Work task: Every entry in the following listing must be restated word for word, though not its pictures.

Given records:
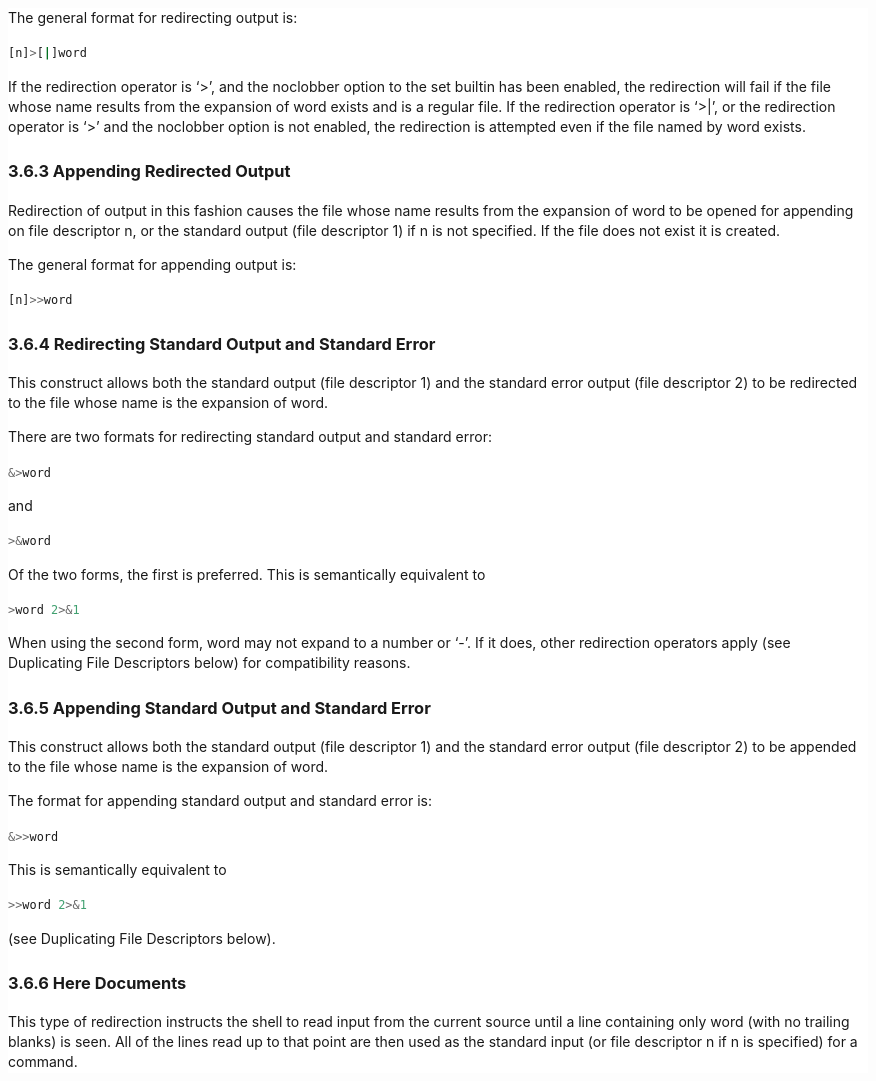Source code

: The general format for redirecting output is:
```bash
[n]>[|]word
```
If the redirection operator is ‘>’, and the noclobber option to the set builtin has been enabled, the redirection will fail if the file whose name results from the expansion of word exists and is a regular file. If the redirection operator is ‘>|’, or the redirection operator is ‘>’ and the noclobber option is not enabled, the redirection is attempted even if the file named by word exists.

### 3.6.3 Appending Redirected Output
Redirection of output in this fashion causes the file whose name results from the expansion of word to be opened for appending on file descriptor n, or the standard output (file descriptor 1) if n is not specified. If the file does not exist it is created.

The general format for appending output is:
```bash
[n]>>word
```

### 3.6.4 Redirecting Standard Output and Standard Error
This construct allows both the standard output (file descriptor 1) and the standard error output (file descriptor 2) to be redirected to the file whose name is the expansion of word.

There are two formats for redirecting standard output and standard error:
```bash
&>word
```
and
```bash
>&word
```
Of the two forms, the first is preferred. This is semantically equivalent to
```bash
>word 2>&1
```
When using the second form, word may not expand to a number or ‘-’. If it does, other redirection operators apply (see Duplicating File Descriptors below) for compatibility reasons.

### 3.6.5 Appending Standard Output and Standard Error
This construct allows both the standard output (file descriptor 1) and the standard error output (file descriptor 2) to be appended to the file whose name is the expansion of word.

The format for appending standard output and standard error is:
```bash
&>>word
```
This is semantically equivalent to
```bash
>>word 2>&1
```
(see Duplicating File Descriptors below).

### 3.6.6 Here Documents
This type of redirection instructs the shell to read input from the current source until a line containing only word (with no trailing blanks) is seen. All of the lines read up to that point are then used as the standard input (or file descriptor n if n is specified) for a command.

Task result:
Source code

: The general format for redirecting output is:
```bash
[n]>[|]word
```
If the redirection operator is ‘>’, and the noclobber option to the set builtin has been enabled, the redirection will fail if the file whose name results from the expansion of word exists and is a regular file. If the redirection operator is ‘>|’, or the redirection operator is ‘>’ and the noclobber option is not enabled, the redirection is attempted even if the file named by word exists.

### 3.6.3 Appending Redirected Output
Redirection of output in this fashion causes the file whose name results from the expansion of word to be opened for appending on file descriptor n, or the standard output (file descriptor 1) if n is not specified. If the file does not exist it is created.

The general format for appending output is:
```bash
[n]>>word
```

### 3.6.4 Redirecting Standard Output and Standard Error
This construct allows both the standard output (file descriptor 1) and the standard error output (file descriptor 2) to be redirected to the file whose name is the expansion of word.

There are two formats for redirecting standard output and standard error:
```bash
&>word
```
and
```bash
>&word
```
Of the two forms, the first is preferred. This is semantically equivalent to
```bash
>word 2>&1
```
When using the second form, word may not expand to a number or ‘-’. If it does, other redirection operators apply (see Duplicating File Descriptors below) for compatibility reasons.

### 3.6.5 Appending Standard Output and Standard Error
This construct allows both the standard output (file descriptor 1) and the standard error output (file descriptor 2) to be appended to the file whose name is the expansion of word.

The format for appending standard output and standard error is:
```bash
&>>word
```
This is semantically equivalent to
```bash
>>word 2>&1
```
(see Duplicating File Descriptors below).

### 3.6.6 Here Documents
This type of redirection instructs the shell to read input from the current source until a line containing only word (with no trailing blanks) is seen. All of the lines read up to that point are then used as the standard input (or file descriptor n if n is specified) for a command.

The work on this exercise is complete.